Es ist manchmal kaum zu begreifen, welche Emotionen eine derart dialoglastige Story auslösen kann. Der Funke Melancholie, der in nahezu allen Passagen mitschwingt, ist schlichtweg ergreifend, die Interaktion so brisant und schwermütig, dass man ganze Epen damit füllen könnte. Dies alles wäre jedoch nur halb so viel wert, würde die Besetzung innerhalb des gebotenen Rahmens nicht so fabelhaft aufspielen. Das eher unbekannte Ensemble verwächst regelrecht mit seinem Part, atmet dessen Luft und erweckt die Figuren zu ungeahnter Lebendigkeit. Unfassbar, dass hier vermeintliche Laien am Werke sind, aber tatsächlich wahr! Dementsprechend ist der Rest aufgrund der genialen Grundidee nur noch Formsache; ohne jegliche Längen entwickelt sich das tragische Drama in knapp zwei Stunden zum heimlichen Genre-Klassiker, der lediglich einen einzigen Wermutstropfen aufweist: Es fehlt die deutsche Tonspur!

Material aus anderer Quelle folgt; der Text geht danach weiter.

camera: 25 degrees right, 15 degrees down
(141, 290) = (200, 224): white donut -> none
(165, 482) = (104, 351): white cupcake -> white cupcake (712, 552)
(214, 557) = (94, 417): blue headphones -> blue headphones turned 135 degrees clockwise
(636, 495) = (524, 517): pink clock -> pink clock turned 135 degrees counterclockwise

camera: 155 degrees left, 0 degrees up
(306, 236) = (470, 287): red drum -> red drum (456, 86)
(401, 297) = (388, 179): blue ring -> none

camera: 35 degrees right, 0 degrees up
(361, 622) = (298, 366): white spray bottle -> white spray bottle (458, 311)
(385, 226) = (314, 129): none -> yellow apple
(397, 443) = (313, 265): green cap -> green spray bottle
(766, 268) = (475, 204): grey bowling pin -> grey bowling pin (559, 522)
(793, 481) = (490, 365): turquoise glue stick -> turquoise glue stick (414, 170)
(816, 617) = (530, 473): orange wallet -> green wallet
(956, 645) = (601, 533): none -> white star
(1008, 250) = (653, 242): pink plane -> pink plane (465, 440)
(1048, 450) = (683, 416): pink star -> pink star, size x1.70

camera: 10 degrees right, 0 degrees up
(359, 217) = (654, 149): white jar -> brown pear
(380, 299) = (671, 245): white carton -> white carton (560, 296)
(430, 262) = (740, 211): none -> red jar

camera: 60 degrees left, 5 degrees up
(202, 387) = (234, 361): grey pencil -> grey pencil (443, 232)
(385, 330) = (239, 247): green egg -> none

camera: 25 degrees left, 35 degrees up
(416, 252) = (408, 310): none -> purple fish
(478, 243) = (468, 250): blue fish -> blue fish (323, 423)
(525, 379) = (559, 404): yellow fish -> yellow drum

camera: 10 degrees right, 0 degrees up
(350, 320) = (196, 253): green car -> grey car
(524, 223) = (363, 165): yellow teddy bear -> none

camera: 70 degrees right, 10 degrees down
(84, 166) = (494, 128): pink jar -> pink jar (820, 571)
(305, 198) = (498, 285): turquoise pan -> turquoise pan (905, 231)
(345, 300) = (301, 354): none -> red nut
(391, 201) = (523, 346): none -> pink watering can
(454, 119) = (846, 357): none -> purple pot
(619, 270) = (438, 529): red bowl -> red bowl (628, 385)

Letzteres ist zwar sicher kein Grund zur Allergie, aufgrund der hektischen Originalsprache aber ein nennenswerter Aspekt, der den Gesamteindruck doch ein ganzes Stück beeinträchtigt. Die deutschen Untertitel, wenn auch intelligent verarbeitet, können dafür kaum entschädigen. Hinsichtlich der Bildqualität sind keine echten Kritikpunkte zu benennen. Ab und zu rauscht das Bild zwar ein wenig, jedoch ist der Effekt auf die generelle Qualität der Videospur minimal. Schade bei diesem Independent-Werk ist der komplette Verzicht auf informatives Bonusmaterial. Außer dem Trailer und einigen Galerien bietet der Silberling keine Extras.
Fazit
"Cloaca" belegt einmal mehr, dass die gewichtigsten, besten Dramen nach wie vor aus dem Underground kommen, in diesem Fall aus den Niederlanden. Das einstige Bühnenstück ist in der cineastischen Fassung ein echter Festschmaus voller bewegender Emotionen und ergreifender Wendungen, ganz zu schweigen von der allgemeinen Atmosphäre, die der Film versprüht. Die Art und Weise, wie hier Humor, Dramatik, Herzschmerz und Moral miteinander verschmelzen, ist einfach nur prächtig und verdient eine intensive, generationenübergreifende Auseinandersetzung mit dem letzten Werk des verstorbenen Regisseurs. Prädikat: Enorm wertvoll!